**Passage for review:**
The MC Basic Algorithm

  1. Shiyu Zhao. Chapter 5: Monte Carlo Methods. Mathematical Foundations of Reinforcement Learning.
  2. --> Youtube: MC Basic

Motivation

Recalling that the policy iteration algorithm has two steps in each iteration:

  1. Policy evaluation(PE): \(v_{\pi_k}=r_{\pi_k}+\gamma P_{\pi_k} v_{\pi_k}\).
  2. Policy improvement(PI): \(\pi_{k+1}=\arg \max _\pi\left(r_\pi+\gamma P_\pi v_{\pi_k}\right)\).

The PE step is calculated through solving the Bellman equation.

The elementwise form of the (PI) step is: \[ \begin{aligned} \pi_{k+1}(s) & =\arg \max _\pi \sum_a \pi(a \mid s)\left[\sum_r p(r \mid s, a) r+\gamma \sum_{s^{\prime}} p\left(s^{\prime} \mid s, a\right) v_{\pi_k}\left(s^{\prime}\right)\right] \\ & =\arg \max _\pi \sum_a \pi(a \mid s) q_{\pi_k}(s, a), \quad s \in \mathcal{S} \end{aligned} \]

The key is \(q_{\pi_k}(s, a)\)! So how can we compute \(q_{\pi_k}(s, a)\)?

Model based case

Since the policy iteration algorithm is a model based algorithm, i.e., the model is given. Recalling that the model (or dynamic) of a MDP is composed of two parts:

  1. State transition probability: \(p\left(s^{\prime} \mid s, a\right)\).
  2. Reward probability: \(p(r \mid s, a)\).

**Data excerpts:**
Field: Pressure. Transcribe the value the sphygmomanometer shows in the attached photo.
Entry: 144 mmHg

...

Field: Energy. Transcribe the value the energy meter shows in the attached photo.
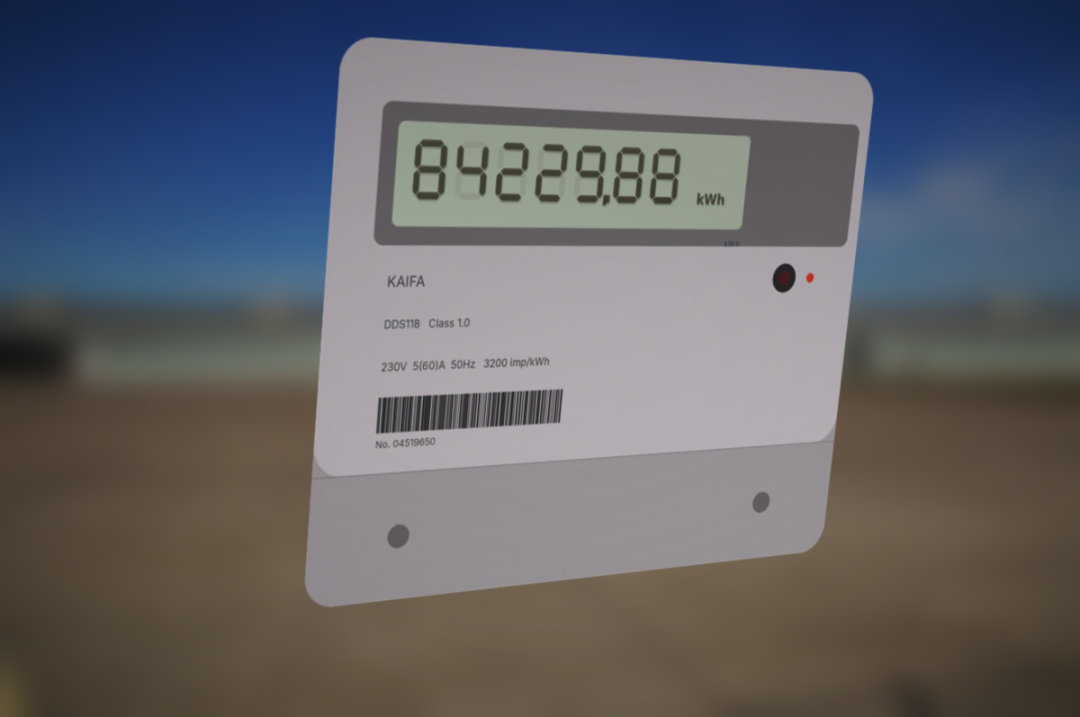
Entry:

**Instructions for the task:** Extend the passage on the MC Basic algorithm, picking up directly after its last sentence.

**Expected answer:**
Thus, we can calculate \(q_{\pi_k}(s, a)\) via following equation \[ q_{\pi_k}(s, a)=\sum_r p(r \mid s, a) r+\gamma \sum_{s^{\prime}} p\left(s^{\prime} \mid s, a\right) v_{\pi_k}\left(s^{\prime}\right) \] where \(p\left(s^{\prime} \mid s, a\right)\) and \(p(r \mid s, a)\) are given, and every \(v_{\pi_k}\left(s^{\prime}\right)\) is calculated in the PE step.

Model free case

But what if we don't know the model, i.e., we want to convert policy iteration to a model based algorhtm?

Recalling the definition of action value: \[ \begin{equation} \label{eq_def_of_action_value} q_\pi(s, a) \triangleq \mathbb{E}\left[G_t \mid S_t=s, A_t=a\right] \end{equation} \]

We can use expression \(\eqref{eq_def_of_action_value}\) to calculate \(q_{\pi_k}(s, a)\) based on data (samples or experiences).

This is the key idea of MBRL: If we don't have a model, we estimate one based on data (or experience).

The procedure of Monte Carlo estimation of action values

  • Starting from \((s, a)\), following policy \(\pi_k\), generate an episode.
  • The return of this episode is \(g(s, a)\)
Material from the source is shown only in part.